とりあえず無農薬栽培野菜と慣行栽培の野菜のリスク差にまつわる細かい話は今回は無しにしておきます。ますが、まあリスク差はほぼ無いとします。


 今の世の中、無農薬栽培の野菜を選ぶことにこだわるのがいいことだというような風潮があります。少なくとも選んでいる本人は、健康などいろいろなものに気をつけているつもりでしょう。
 ただ実際に、そういう人が農薬の安全性評価や登録基準、関連法規などを熟知していることはまずありません。

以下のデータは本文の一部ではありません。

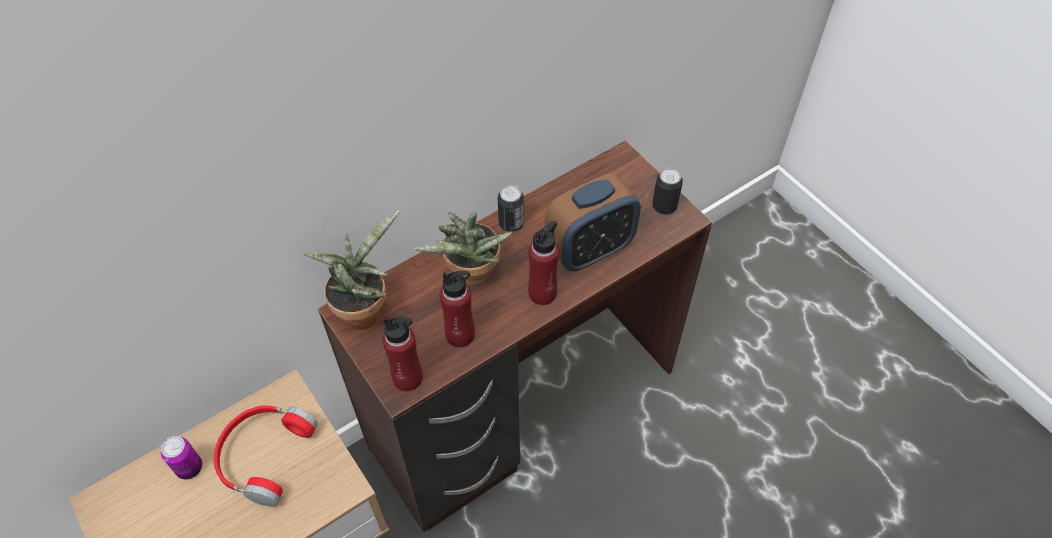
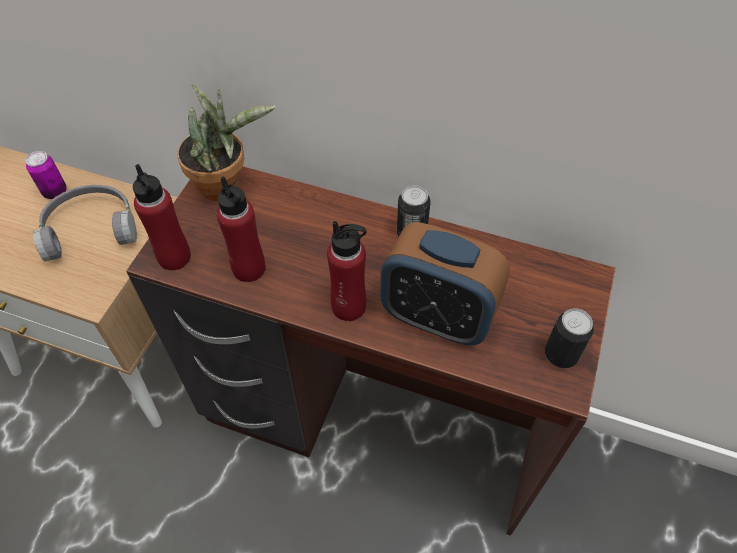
camera: 55 degrees right, 0 degrees up
(263, 455) = (90, 228): red headphones -> grey headphones
(471, 277) = (321, 239): potted plant -> none

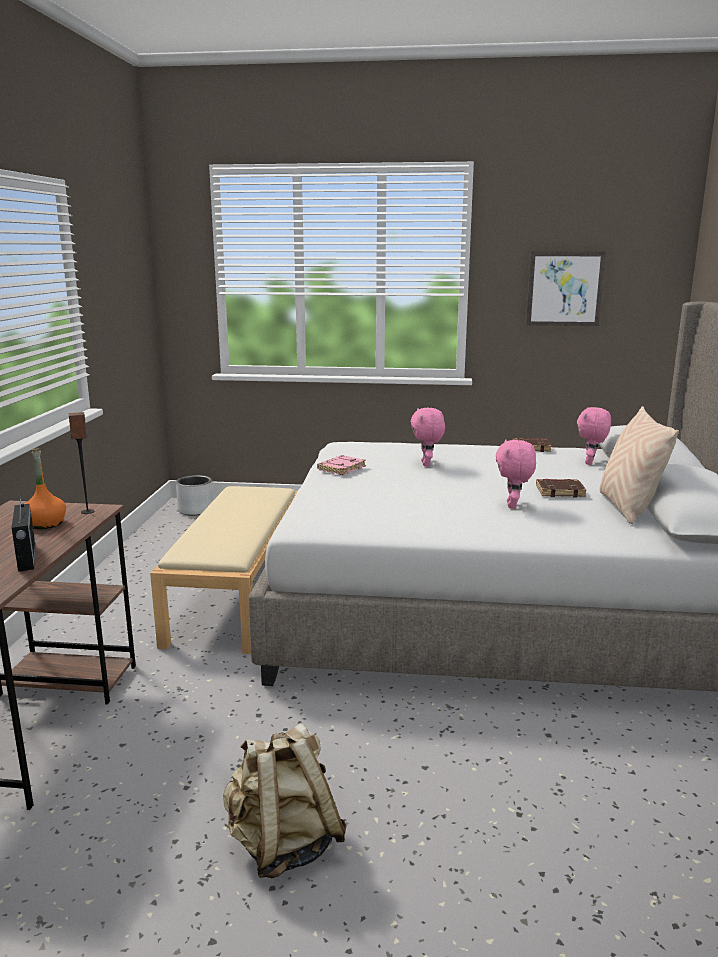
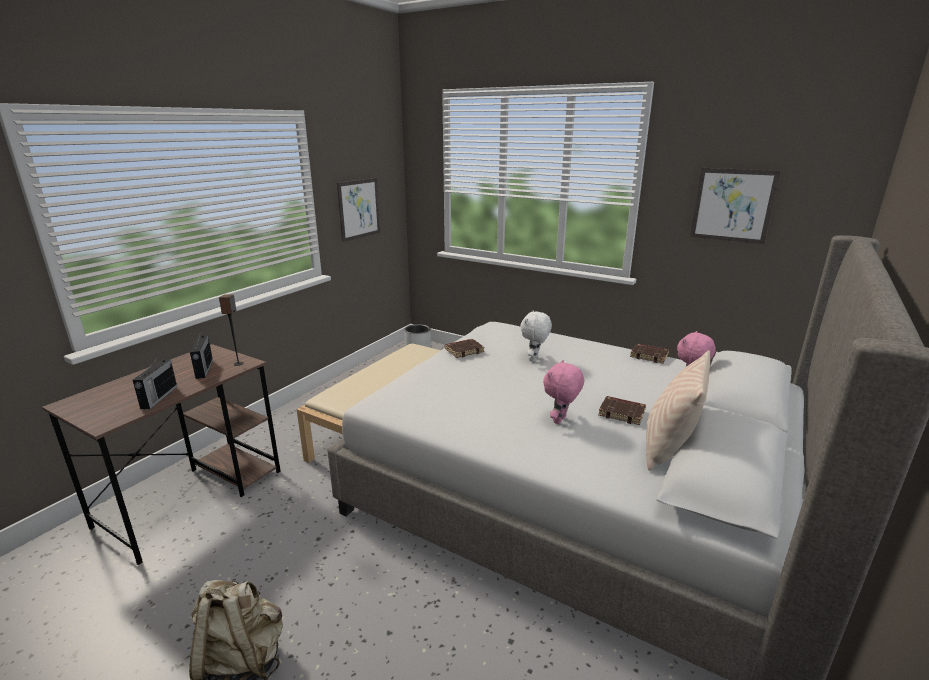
camera: 25 degrees right, 5 degrees up
(45, 524) = (204, 369): orange bottle -> radio
(117, 318) = (359, 209): none -> picture
(341, 468) = (464, 350): pink book -> brown book
(427, 464) = (534, 359): pink plush toy -> white plush toy

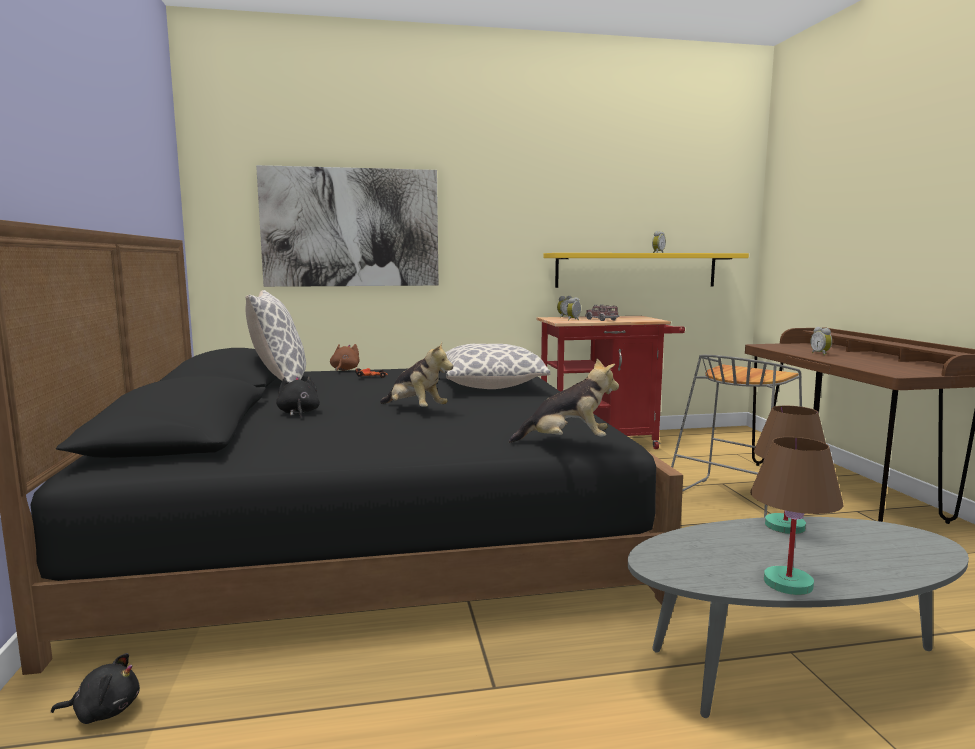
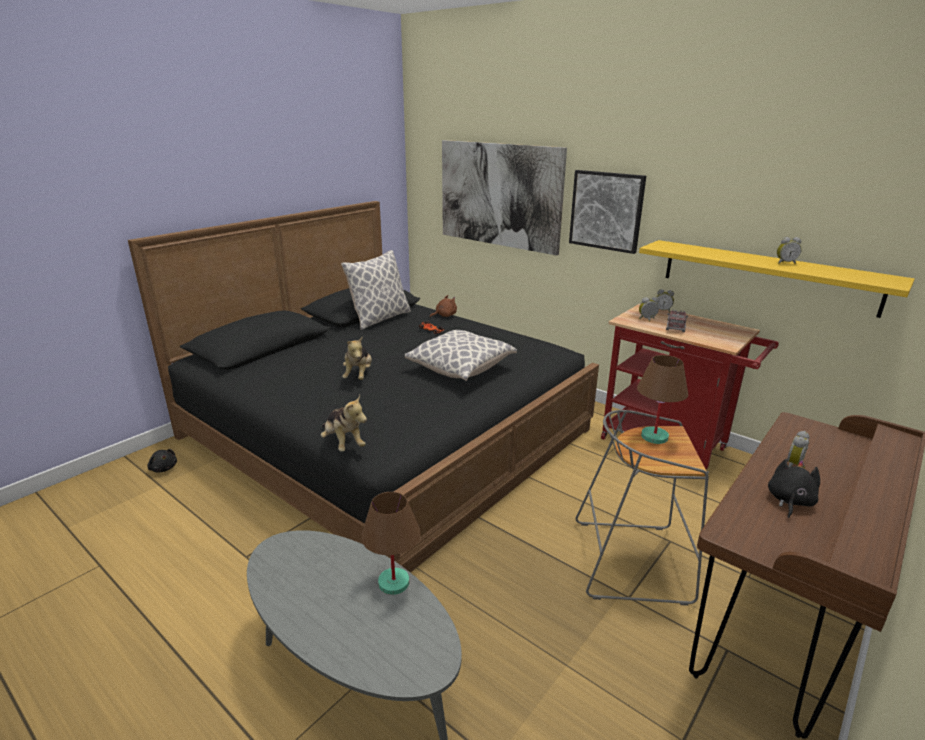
camera: 50 degrees right, 15 degrees up
(298, 413) = (313, 353): black plush toy -> black plush toy (789, 501)
(488, 231) = (606, 211): none -> picture
(786, 583) = (284, 605): brown table lamp -> brown table lamp (654, 436)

 そもそも無農薬野菜が本当に低リスクかどうか・・・というと細かい話は無しといったのにと思われそうですが・・・をちゃんと把握しているとは到底思えません。現実に、スーパーにごく当たり前に売っている野菜を食べて何らかの農薬がらみの障害が出たなんて話は誰も聞いたことが無いはずです。
 おそらく想像ですが、それでも無農薬野菜を選ぶのは、ごく小さなリスクをも排除して、小さなことからコツコツとできるだけ安全な生活を心がける、という考えが裏にあるのではないかと思います。


 目に見える(と思われる)リスクをとりあえず回避しまくれば、全体的に低リスクな行動ができるのでしょうか。実際にはそれはゼロリスク信仰と同じで、逆に思考を放棄しているに過ぎません。要するに「農薬リスクなんて細かいことはわからないが、無農薬を選べば農薬リスクなど関係ないだろう」という考えです。
 ほんとのほんとのことをちゃんと勉強すれば、農薬を忌避すれば農薬リスクがゼロになると思うのは間違いだとわかるはずです。一般消費者の方々にはあまり知られていない話ですが、有機栽培の野菜にも残留農薬が出ることはあります。もちろん、農薬を使わないと農薬以外のリスクは増大します。


 私は、無農薬栽培を求める社会よりも、むしろ慣行栽培を普通に受け入れる社会になって欲しいと願っています。そういうメンタリティは、リスクマネージメントの考え方が浸透しないと達成できないからです(もっとも、リスクマネージメントがわかった上で無農薬栽培を選択しているならOKなんですが)。ゼロリスク信仰を放棄し、大雑把であっても定量的評価・定性的評価がちゃんとイメージできるような社会の方が明らかに成熟しています。無農薬野菜を求めるような考えは実は単に未熟なだけです。


 ところで話は変わりますが、無農薬栽培の野菜を求めている人のほとんどは、特にしっかりした科学的根拠があってそれを選んでいるわけではありません。たいてい、なんとなくイメージで選んでいるだけだと思います。
 ということは先に書いたことと真逆ですが、イメージ誘導さえ出来ればリスクマネージメントとか科学的根拠とかがまるで何も無くても慣行栽培を推進することは出来そうです。


 具体的にどうやればいいかはよくわかりませんが、例えば、農薬をよくよく調べてみたら中にバストアップ効果がある成分が見つかった、とか言うのはどうでしょうか。農薬を使って作った野菜を食べればバストが大きくなる(有機栽培の野菜ばかり食べたら貧乳になる)というわけです。もしかしたら、慣行栽培がすごくもてはやされたりして・・・。


 「何よこの野菜、残留農薬が0.03ppmしかないじゃないの!」「残留基準は0.1ppmなのにねえ。ケチってるんじゃないかしら?